My god this is a weird little film. The story is shockingly, about a Nanny played by Bette Davis. We’re introduced to the sublimely creepy lady through the lens of her charge, a young boy who has just spent a period of time away at boarding school, primarily for his own mental health. He’d been sent there after he stopped eating or sleeping because he thought his Nanny was trying to kill him. He’s delightfully direct about his feelings about the lady, extracting promises that she won’t come into the bathroom when he’s bathing and refusing to eat her cooking.
The mother is hysterical and totally dependent on her old Nanny; the father works away (as a Queen’s Messenger). The sense of isolation and danger is profound for the lad. It helps (perhaps unintentionally) that most of the adult roles are rather mannered. It makes his chirpiness and honesty as a character all the more appealing. The girl who plays his younger sister is flashbacks is also quite affecting. The more so as we find out how she died…
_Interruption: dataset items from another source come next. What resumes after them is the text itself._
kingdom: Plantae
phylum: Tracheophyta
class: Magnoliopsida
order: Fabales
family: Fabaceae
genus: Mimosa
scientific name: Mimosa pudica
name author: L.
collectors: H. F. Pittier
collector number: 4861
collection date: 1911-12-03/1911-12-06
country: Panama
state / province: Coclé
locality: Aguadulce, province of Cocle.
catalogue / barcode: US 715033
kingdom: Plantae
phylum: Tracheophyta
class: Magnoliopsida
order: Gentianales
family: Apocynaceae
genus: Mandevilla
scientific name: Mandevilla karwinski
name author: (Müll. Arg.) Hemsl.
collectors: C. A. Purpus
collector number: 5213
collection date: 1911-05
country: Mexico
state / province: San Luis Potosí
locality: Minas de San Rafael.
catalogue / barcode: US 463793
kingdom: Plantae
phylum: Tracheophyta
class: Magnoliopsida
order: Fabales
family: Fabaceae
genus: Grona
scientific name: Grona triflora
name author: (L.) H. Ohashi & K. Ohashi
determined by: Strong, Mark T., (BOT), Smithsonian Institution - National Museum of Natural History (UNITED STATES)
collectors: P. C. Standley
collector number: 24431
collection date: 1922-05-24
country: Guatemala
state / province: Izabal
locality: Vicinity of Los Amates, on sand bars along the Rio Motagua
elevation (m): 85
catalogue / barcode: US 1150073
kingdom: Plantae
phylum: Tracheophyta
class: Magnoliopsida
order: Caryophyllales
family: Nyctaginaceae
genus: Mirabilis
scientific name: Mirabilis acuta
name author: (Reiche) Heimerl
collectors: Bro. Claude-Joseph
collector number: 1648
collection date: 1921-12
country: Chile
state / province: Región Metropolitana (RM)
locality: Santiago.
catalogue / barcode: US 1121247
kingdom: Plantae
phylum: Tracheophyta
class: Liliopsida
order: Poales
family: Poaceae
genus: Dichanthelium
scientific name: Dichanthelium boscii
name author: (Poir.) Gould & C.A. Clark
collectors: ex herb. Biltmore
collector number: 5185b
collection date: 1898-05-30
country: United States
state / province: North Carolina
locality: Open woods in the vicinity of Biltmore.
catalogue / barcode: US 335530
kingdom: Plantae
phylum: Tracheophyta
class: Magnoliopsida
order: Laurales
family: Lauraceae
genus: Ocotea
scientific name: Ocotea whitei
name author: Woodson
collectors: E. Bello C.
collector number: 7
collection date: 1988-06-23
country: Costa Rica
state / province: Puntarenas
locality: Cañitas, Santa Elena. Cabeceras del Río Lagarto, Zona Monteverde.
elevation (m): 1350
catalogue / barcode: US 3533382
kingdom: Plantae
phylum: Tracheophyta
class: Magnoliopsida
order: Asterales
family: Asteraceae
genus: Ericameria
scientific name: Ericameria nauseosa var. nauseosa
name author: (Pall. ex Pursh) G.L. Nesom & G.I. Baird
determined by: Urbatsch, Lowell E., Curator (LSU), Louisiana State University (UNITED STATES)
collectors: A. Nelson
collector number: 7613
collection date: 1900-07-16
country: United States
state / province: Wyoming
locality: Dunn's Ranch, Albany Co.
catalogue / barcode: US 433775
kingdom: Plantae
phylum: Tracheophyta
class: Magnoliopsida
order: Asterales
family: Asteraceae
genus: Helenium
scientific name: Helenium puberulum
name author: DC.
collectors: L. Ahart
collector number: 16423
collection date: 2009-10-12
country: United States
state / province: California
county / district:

I won’t spoil the ending, which is dramatic, downbeat and filled with layers of pathos completely absent from modern cinema. It’s a great little film, quite different from Hammer’s usual canon and style. Creepy, disturbing and the kids and Nanny are very nicely performed. I suppose I should mention that it’s in black and white, but if this bothers you then there’s no point talking to you about films anyway. Enjoy!